Now, it may well be that 2024 would be the first year the Sahm rule would fail to be predictive. Indeed, the labour market has been subjected to such massive shocks since 2020 that the ongoing rise in unemployment might be better described as a return to normality rather than heralding a proper contraction in activity. Still, we argued a few weeks ago that “it would not take much” in terms of magnitude of an economic slowdown to bring inflation back to 2%. Using a simple model inspired by Bernanke and Blanchard mixing households’ price expectations and “under-employment rate”, we calculated that a rise in the latter of less than 3 percentage point, so even smaller than what was observed during the mini recession of 2001, would suffice. We are not there, but the slowdown of the US hiring dynamics seems to be already cooling wages down. The 3-month change in pay per hour has been somewhat erratic recently, but it now seems anchored below 4% (see Exhibit 6), which would be consistent with a gradual return to 2% inflation given the recent trend in productivity.

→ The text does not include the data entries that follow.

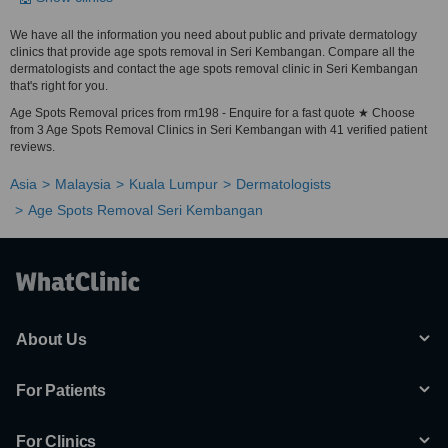
We have all the information you need about public and private dermatology
clinics that provide age spots removal in Seri Kembangan. Compare all the
dermatologists and contact the age spots removal clinic in Seri Kembangan
that's right for you.
Age Spots Removal prices from rm198 - Enquire for a fast quote ★ Choose
from 3 Age Spots Removal Clinics in Seri Kembangan with 41 verified patient
reviews.
Asia
Malaysia
Kuala Lumpur
Dermatologists
Age Spots Removal Seri Kembangan
About Us
For Patients
For Clinics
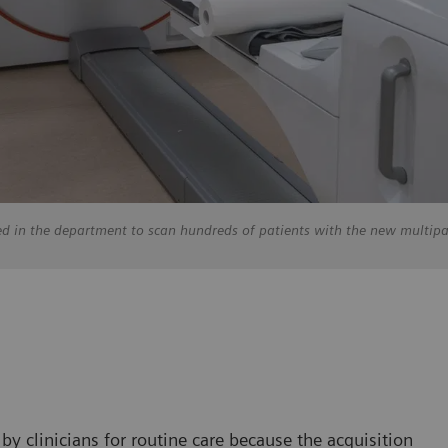
ed in the department to scan hundreds of patients with the new multip
y clinicians for routine care because the acquisition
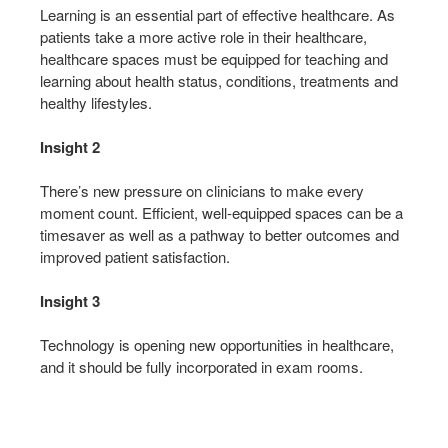
Learning is an essential part of effective healthcare. As
patients take a more active role in their healthcare,
healthcare spaces must be equipped for teaching and
learning about health status, conditions, treatments and
healthy lifestyles.
Insight 2
There’s new pressure on clinicians to make every
moment count. Efficient, well-equipped spaces can be a
timesaver as well as a pathway to better outcomes and
improved patient satisfaction.
Insight 3
Technology is opening new opportunities in healthcare,
and it should be fully incorporated in exam rooms.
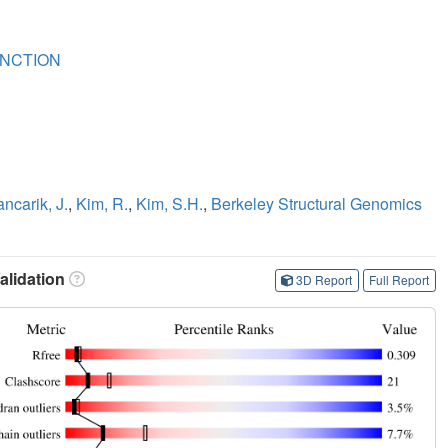
NCTION
ancarik, J.
,
Kim, R.
,
Kim, S.H.
,
Berkeley Structural Genomics
lidation
3D Report
Full Report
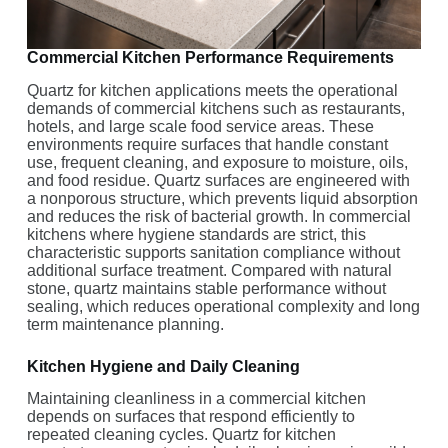
Commercial Kitchen Performance Requirements
Quartz for kitchen applications meets the operational
demands of commercial kitchens such as restaurants,
hotels, and large scale food service areas. These
environments require surfaces that handle constant
use, frequent cleaning, and exposure to moisture, oils,
and food residue. Quartz surfaces are engineered with
a nonporous structure, which prevents liquid absorption
and reduces the risk of bacterial growth. In commercial
kitchens where hygiene standards are strict, this
characteristic supports sanitation compliance without
additional surface treatment. Compared with natural
stone, quartz maintains stable performance without
sealing, which reduces operational complexity and long
term maintenance planning.
Kitchen Hygiene and Daily Cleaning
Maintaining cleanliness in a commercial kitchen
depends on surfaces that respond efficiently to
repeated cleaning cycles. Quartz for kitchen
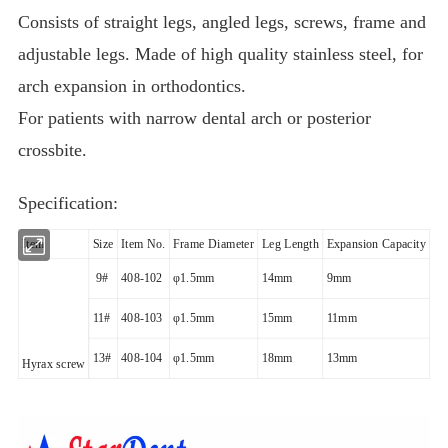
Consists of straight legs, angled legs, screws, frame and
adjustable legs. Made of high quality stainless steel, for
arch expansion in orthodontics.
For patients with narrow dental arch or posterior
crossbite.
Specification:
Item
Size
Item No.
Frame Diameter
Leg Length
Expansion Capacity
9#
408-102
φ
1.5mm
14mm
9mm
11#
408-103
φ
1.5mm
15mm
11mm
13#
408-104
φ
1.5mm
18mm
13mm
Hyrax screw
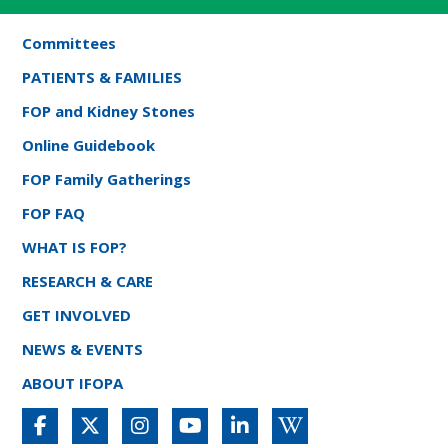
Committees
PATIENTS & FAMILIES
FOP and Kidney Stones
Online Guidebook
FOP Family Gatherings
FOP FAQ
WHAT IS FOP?
RESEARCH & CARE
GET INVOLVED
NEWS & EVENTS
ABOUT IFOPA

Given past disappointments on the disinflation path, the Fed is likely to maintain a very prudent messaging. New York Fed President Williams set the – balanced - tone last week, stating that “inflation is now around 2-1/2%, so we have seen significant progress in bringing it down. But we still have a way to go to reach our 2% target on a sustained basis”. This is certainly not a central bank which sounds ready to take action – leaving the July meeting as an occasion to gently alter communication – but if the dataflow does not suddenly deviate from the course set over the last few weeks, refusing to cut in September will be difficult to justify.